A propósito do ralhete que peritos deram a Portugal acerca da violência doméstica, várias coisas vieram à baila. Algumas delas mereciam um texto, a começar pelos efeitos do ralhete, que, como é costume, teve o poderoso resultado que sempre tem entre nós o que vem de fora, e pôs tudo em sobressalto, reflexão e contrição. E também merecia um texto a questão de saber qual é o critério usado pelos peritos para a ‘brandura’ das penas, bem como qual o universo de amostras e de base de análise, e como ponderaram, ou não, as circunstâncias dos casos concretos. Igualmente importava analisar melhor os possíveis vieses cognitivos que atravessam decisões sobre violência doméstica (e muitas outras decisões sobre outros temas), e que vão para lá da dita visão patriarcal. Importava também levar em conta o que – contribuindo para as estatísticas impressionantes – é verdadeira violência doméstica e o que não é, nomeadamente o que – sem desvalorizar, antes pelo contrário, a questão da violência doméstica – é arma de arremesso ou luta em conflitos conjugais ou efeito da passagem do oito ao oitenta, que nos levou rapidamente da ‘normalidade da violência’ até ao ‘tudo é violência’. Et cetera, temas e temas, vários e importantes. Mas aqui vamos a outro, que é o das elevadas pendências quanto a processos-crime relativos a violência doméstica.

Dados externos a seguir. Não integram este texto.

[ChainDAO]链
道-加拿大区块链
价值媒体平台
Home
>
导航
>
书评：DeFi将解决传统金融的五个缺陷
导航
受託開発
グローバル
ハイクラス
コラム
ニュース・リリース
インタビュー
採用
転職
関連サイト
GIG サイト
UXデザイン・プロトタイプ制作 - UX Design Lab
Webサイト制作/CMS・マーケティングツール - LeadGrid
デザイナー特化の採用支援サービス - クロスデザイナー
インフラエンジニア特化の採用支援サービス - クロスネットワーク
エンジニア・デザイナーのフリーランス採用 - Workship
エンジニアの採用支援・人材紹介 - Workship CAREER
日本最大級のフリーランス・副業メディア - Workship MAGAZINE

Começando pelo princípio, elevadas pendências, não só não é novidade em Portugal, como não é um exclusivo da violência doméstica. Há-as por aí aos pontapés, e as causas são várias, desde um eventual excesso de litigância até ao estafado bordão da falta de meios (que é verdadeiro, mas só em parte). Estou, porém, em crer que, mais do que essas, avultam outras três, as primeiras duas comuns a muitos processos, a terceira particular da violência doméstica. Por um lado, temos a costumada ausência de gestão processual (pelas hierarquias e pelos próprios titulares dos processos), em que tudo é tratado da mesma maneira, ao mesmo tempo, sem escolher e priorizar, e sobretudo com papel para lá e para cá, página depois de página, despacho a despacho, cota depois de cota, ofício sobre ofício; e assim passam os dias.

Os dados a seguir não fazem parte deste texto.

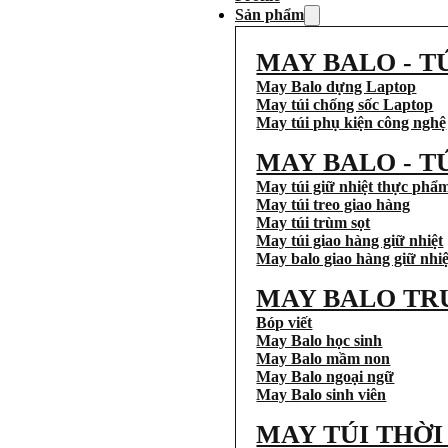
Sản phẩm
MAY BALO - T
May Balo dựng Laptop
May túi chống sốc Laptop
May túi phụ kiện công nghệ
MAY BALO - T
May túi giữ nhiệt thực phẩ
May túi treo giao hàng
May túi trùm sọt
May túi giao hàng giữ nhiệt
May balo giao hàng giữ nhiệ
MAY BALO TR
Bóp viết
May Balo học sinh
May Balo mầm non
May Balo ngoại ngữ
May Balo sinh viên
MAY TÚI THỜ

Claro que é preciso registar e deixar formalizado, mas um pouco mais de espírito de gestão e de eficiência não era mal pensado. Por outro lado, continuamos, década após década, presos a uma legalidade a outrance, em que tudo se investiga, em que até se procura debaixo das pedras mesmo depois de já se ter encontrado em cima delas, sem critérios de oportunidade, sem escolher (e justificar a escolha, claro) e sem adequar os meios às necessidades, atados a um tabu que no século XXI é catastrófico. Quando é que em Portugal se enfrenta de vez a questão do princípio da oportunidade, que exige três coisas: coragem, transparência e prestação de contas. Finalmente, mas não menos importante, uma particularidade da violência doméstica, que é daqueles tiros no pé que o legislador apressado, bem-intencionado e aturdido pelo ruído da opinião publicada e pública dá amiúde nos seus pés: os processos de violência doméstica são, por força de Lei, urgentes. Todos, sem distinção, só porque são de violência doméstica, seja ela do tipo A, B, C ou de tipo nenhum. Ora, onde tudo é urgente, nada é urgente, já se sabe. Tudo se equivale. E, portanto, tudo se arrasta. Não é? É mais uma vez a nossa crendice em que tudo se resolve com uma leizinha, conjugada com a nossa pressa (e alguma inabilidade) em fazê-las.